▸ Exercise description:
Update the HIV trial description from "HIV-infected patients 18" to "from this study.", inclusive, putting "Applicants" in place of "Candidates", and give that passage in full.

Document section Block Start

HIV Infections Clinical Trial
Official title:
A Randomized, Controlled Study to Assess the Impact of Highly Active Antiretroviral Therapy to Hepatitis C Therapy in Patients Coinfected With HIV-1 and Treated With Peginterferon Alpha-2b and Ribavirin
This study will evaluate how controlling HIV infection with HAART (highly active
antiretroviral therapy) affects the response to hepatitis C treatment with peginterferon
alpha-2b and ribavirin in HIV-infected patients with chronic hepatitis C. HIV worsens liver
disease caused by hepatitis C. Since treatment of HIV infection with HAART improves immune
function, it may be beneficial to start HAART before treating HCV.
HIV-infected patients 18 years of age and older with chronic hepatitis C infection may be
eligible for this study. Patients must have an HCV viral load greater than 2000 copies/mL
and a CD4 count that is either more than 500 cells/mm3, or more than 350 cells/mm3 with an
HIV viral load no greater than 40,000 particles/mL. Candidates will be screened for current
or previous diseases, conditions or treatments that may exclude them from this study.

Document section Block End
Data Block Start

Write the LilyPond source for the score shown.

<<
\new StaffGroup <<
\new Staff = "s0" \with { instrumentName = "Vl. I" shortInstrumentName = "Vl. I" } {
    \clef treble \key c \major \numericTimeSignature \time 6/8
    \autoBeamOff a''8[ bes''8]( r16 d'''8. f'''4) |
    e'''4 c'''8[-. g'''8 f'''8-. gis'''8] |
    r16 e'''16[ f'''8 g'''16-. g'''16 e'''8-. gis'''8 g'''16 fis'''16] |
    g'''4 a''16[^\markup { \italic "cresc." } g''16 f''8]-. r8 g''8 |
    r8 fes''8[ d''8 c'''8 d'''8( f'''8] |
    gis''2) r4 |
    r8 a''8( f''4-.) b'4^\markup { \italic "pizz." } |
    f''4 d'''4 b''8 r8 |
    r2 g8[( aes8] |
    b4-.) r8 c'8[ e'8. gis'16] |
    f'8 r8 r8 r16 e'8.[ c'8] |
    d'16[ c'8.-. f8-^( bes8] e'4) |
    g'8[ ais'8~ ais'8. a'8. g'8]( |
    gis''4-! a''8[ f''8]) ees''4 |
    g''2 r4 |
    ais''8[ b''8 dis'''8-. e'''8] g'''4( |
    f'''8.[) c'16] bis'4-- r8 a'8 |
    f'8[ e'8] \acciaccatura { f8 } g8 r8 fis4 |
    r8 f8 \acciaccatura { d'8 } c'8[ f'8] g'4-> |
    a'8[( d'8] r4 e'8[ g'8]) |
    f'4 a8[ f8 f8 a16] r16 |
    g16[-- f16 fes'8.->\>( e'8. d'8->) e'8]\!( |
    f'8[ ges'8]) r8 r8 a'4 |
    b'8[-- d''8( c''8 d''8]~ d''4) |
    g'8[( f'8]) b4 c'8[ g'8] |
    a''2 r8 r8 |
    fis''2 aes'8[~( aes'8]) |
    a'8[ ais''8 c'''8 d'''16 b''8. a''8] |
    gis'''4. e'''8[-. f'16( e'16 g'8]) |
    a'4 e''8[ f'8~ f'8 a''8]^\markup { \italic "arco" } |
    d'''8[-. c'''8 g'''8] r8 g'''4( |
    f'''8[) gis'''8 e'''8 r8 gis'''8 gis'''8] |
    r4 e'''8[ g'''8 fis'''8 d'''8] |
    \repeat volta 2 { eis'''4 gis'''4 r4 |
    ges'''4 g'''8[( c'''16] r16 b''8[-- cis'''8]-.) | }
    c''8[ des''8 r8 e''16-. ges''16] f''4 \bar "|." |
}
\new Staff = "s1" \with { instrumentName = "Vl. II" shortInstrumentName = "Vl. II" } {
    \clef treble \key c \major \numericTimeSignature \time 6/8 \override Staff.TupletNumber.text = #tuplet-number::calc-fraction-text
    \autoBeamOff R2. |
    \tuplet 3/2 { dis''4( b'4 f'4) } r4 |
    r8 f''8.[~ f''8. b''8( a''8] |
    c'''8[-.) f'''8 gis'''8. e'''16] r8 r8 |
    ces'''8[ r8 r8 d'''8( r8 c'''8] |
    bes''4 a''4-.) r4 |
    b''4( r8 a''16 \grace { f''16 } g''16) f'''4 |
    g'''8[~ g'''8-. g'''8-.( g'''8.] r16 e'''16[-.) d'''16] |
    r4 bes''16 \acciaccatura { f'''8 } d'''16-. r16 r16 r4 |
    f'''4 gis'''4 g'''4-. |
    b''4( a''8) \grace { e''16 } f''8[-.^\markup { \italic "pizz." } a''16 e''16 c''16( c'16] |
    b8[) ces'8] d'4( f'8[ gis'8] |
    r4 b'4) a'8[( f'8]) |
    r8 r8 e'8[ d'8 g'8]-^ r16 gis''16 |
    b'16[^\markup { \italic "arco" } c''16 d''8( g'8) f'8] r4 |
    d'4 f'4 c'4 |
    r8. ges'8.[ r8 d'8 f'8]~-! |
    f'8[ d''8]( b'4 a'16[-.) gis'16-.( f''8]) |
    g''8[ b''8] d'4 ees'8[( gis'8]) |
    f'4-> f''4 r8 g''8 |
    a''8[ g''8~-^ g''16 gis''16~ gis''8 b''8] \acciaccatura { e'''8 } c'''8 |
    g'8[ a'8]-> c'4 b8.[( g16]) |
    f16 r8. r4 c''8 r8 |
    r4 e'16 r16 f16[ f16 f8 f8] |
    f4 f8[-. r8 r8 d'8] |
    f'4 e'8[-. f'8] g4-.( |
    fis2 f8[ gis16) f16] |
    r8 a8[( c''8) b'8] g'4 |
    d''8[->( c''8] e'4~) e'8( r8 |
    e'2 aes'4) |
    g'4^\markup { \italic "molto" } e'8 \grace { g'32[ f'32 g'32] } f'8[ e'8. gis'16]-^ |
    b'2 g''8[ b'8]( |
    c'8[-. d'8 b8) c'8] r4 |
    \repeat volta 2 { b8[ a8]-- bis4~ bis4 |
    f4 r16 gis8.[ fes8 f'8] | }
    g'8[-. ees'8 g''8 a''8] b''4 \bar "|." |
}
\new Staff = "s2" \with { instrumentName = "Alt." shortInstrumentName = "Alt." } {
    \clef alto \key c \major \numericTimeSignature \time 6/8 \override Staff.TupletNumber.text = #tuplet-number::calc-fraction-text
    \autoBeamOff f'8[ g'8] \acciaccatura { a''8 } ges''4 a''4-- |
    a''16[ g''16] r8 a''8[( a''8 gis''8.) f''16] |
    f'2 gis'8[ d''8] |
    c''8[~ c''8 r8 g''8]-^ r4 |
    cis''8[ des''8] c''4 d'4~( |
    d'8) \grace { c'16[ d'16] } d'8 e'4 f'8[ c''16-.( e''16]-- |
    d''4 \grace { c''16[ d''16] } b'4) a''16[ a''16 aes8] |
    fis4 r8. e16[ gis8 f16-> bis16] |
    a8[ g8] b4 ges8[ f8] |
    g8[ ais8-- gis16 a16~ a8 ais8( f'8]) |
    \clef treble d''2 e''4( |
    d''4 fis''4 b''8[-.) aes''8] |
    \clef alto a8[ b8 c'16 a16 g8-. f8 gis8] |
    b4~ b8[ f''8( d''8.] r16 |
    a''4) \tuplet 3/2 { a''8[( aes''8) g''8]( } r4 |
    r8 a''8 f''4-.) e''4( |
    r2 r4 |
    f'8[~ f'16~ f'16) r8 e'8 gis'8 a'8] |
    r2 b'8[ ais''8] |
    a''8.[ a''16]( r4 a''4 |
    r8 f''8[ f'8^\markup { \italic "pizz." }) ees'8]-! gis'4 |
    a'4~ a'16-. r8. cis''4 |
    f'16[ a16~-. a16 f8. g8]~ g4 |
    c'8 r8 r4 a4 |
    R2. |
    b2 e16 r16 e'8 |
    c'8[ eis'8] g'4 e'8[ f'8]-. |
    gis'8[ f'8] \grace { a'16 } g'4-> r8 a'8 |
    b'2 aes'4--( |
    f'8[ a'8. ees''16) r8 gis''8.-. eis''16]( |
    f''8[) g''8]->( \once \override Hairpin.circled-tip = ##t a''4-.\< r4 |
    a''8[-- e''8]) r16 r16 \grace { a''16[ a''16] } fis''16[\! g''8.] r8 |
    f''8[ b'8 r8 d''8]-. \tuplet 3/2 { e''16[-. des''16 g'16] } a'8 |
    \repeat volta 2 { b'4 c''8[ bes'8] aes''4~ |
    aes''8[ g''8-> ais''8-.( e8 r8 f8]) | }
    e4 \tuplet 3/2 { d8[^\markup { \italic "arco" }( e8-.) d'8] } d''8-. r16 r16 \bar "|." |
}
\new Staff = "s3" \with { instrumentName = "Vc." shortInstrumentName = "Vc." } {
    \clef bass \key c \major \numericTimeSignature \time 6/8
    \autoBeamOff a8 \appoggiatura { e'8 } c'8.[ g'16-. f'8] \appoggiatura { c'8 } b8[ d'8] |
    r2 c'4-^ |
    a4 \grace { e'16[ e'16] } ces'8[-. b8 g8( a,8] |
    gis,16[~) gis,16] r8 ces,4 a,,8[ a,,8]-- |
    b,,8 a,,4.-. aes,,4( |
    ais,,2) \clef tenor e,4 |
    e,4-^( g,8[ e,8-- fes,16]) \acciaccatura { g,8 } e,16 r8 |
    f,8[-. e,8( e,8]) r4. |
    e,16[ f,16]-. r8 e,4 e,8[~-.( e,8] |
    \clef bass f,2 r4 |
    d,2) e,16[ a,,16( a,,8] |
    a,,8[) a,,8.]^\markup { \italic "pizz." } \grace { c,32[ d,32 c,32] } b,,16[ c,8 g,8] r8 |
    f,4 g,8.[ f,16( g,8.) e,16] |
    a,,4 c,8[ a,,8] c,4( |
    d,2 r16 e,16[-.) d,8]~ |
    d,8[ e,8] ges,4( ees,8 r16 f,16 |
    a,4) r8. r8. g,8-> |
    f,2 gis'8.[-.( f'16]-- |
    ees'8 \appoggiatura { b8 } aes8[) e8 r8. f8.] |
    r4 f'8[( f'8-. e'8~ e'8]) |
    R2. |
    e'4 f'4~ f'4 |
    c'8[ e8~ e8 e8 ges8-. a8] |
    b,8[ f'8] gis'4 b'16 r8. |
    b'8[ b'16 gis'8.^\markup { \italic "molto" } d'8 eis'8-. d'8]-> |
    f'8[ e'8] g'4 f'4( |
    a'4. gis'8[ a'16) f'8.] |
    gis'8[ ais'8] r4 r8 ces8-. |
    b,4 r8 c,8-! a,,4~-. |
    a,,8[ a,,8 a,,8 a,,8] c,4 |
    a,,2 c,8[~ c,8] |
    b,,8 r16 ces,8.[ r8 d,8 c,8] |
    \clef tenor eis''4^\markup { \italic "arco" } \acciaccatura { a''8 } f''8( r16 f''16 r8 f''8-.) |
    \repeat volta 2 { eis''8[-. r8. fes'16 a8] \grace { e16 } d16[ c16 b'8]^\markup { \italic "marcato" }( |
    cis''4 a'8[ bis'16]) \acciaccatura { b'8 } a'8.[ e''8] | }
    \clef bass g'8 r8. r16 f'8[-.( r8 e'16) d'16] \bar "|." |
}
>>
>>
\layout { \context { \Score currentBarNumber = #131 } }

Data Block End

▸ Task solution:
HIV-infected patients 18 years of age and older with chronic hepatitis C infection may be
eligible for this study. Patients must have an HCV viral load greater than 2000 copies/mL
and a CD4 count that is either more than 500 cells/mm3, or more than 350 cells/mm3 with an
HIV viral load no greater than 40,000 particles/mL. Applicants will be screened for current
or previous diseases, conditions or treatments that may exclude them from this study.